* **Source text**
On my early morning walk, it dawned on Jolly Green Goddess one day in February that Sebastiani Winery & Vineyards was a bit late in pruning their roses, which are lovely but could be even better with a little more tender proper care. If one is unsure whether it is time to prune roses, just check the ones in front of Sonoma City Hall.

So JGG contacted Sebastiani public relations maven Kelley Conrad and offered to drop by and tweak the rose-pruning job after grounds workers made a first pass, at the roses that is. That offer led to actually helping some of “the guys” learn more rose pruning skills, and accepting the assignment from Antonio to prune the “black ones” along the western stone wall of the Sebastiani Visitor Center, as well as those in front of the Spain Street house where Mary Ann Sebastiani Cuneo works as President and Chief Executive Officer of Sebastiani Vineyards & Winery.

Mary Ann Sebastiani Cuneo’s mother, Sylvia Sebastiani, led the winery after her husband August’s death. On my morning walks, I used to stop and chat with Mrs. Sebastiani as she primped and tended her roses. While most of her roses have been replaced, JGG learned at least half of what she knows about roses from Mrs. Sebastiani. (The other half comes from the late Master Nurseryman Frank Wedekind.

Mrs. Sebastiani used to stop off at the roses at the Fourth Street East winery, parking her Lincoln on the wrong side of the street, just to trim a rose or run into the winery offices, often in her usual country elegant lady-like style with dresses and short heels. Eventually she would stroll down from her home up the hill, and I would happen upon her watering her roses and yellow lilies in the early morning, the best time to water. And on more casual days, she would sneak down the hill even in her slippers to give her roses her early morning dose of love before she thought anyone else was up.

* **Work to complete**
- 1) Repeat the part of the rose-pruning text from "Mary Ann Sebastiani Cuneo’s" to "Nurseryman Frank Wedekind.", word for word.
- 2) In the rose-pruning text, who led the winery after August's death?
- 3) Name every person the rose-pruning text mentions by name, leaving out the writer's own nickname.
The data that comes next has no connection to the rose-pruning text.

* **Source data**
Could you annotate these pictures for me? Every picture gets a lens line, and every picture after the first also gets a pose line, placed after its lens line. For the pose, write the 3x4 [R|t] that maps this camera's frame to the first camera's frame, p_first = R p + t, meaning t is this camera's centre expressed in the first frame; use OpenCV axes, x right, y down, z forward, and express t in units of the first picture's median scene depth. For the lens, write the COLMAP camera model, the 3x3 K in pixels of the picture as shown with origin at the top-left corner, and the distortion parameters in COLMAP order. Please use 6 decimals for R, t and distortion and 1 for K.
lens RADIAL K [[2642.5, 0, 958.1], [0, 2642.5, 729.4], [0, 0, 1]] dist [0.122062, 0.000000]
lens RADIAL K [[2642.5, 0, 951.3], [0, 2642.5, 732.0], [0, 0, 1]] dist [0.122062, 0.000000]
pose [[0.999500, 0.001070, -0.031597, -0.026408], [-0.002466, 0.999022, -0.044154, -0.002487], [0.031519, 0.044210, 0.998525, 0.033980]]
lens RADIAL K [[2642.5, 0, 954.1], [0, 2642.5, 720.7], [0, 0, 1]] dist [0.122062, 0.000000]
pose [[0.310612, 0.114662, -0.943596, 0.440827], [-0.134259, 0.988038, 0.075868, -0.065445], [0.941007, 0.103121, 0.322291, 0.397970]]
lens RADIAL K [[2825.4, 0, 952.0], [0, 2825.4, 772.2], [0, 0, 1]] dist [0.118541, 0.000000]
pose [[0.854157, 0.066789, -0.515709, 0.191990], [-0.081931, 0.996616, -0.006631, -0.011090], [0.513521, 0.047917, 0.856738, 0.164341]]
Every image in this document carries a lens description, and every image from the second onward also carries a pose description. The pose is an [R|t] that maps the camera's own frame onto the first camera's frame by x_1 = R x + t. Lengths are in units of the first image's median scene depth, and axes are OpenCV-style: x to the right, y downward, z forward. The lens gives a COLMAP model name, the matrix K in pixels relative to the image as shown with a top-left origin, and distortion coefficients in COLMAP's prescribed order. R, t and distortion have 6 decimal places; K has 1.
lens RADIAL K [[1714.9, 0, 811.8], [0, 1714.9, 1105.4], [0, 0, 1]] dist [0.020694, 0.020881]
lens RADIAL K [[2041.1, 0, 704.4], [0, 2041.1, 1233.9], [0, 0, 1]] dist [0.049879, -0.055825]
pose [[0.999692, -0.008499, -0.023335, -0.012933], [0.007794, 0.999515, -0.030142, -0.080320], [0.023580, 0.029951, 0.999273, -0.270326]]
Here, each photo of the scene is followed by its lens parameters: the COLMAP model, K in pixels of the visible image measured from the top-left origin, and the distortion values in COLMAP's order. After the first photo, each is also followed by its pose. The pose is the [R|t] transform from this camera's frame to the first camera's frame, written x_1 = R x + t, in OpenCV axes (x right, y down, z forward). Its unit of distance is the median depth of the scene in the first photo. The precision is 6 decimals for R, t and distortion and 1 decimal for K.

* **Task answers**
- 1)
Mary Ann Sebastiani Cuneo’s mother, Sylvia Sebastiani, led the winery after her husband August’s death. On my morning walks, I used to stop and chat with Mrs. Sebastiani as she primped and tended her roses. While most of her roses have been replaced, JGG learned at least half of what she knows about roses from Mrs. Sebastiani. (The other half comes from the late Master Nurseryman Frank Wedekind.

- 2) Sylvia Sebastiani, his wife.

- 3)
Kelley Conrad
Antonio
Mary Ann Sebastiani Cuneo
Sylvia Sebastiani
August
Frank Wedekind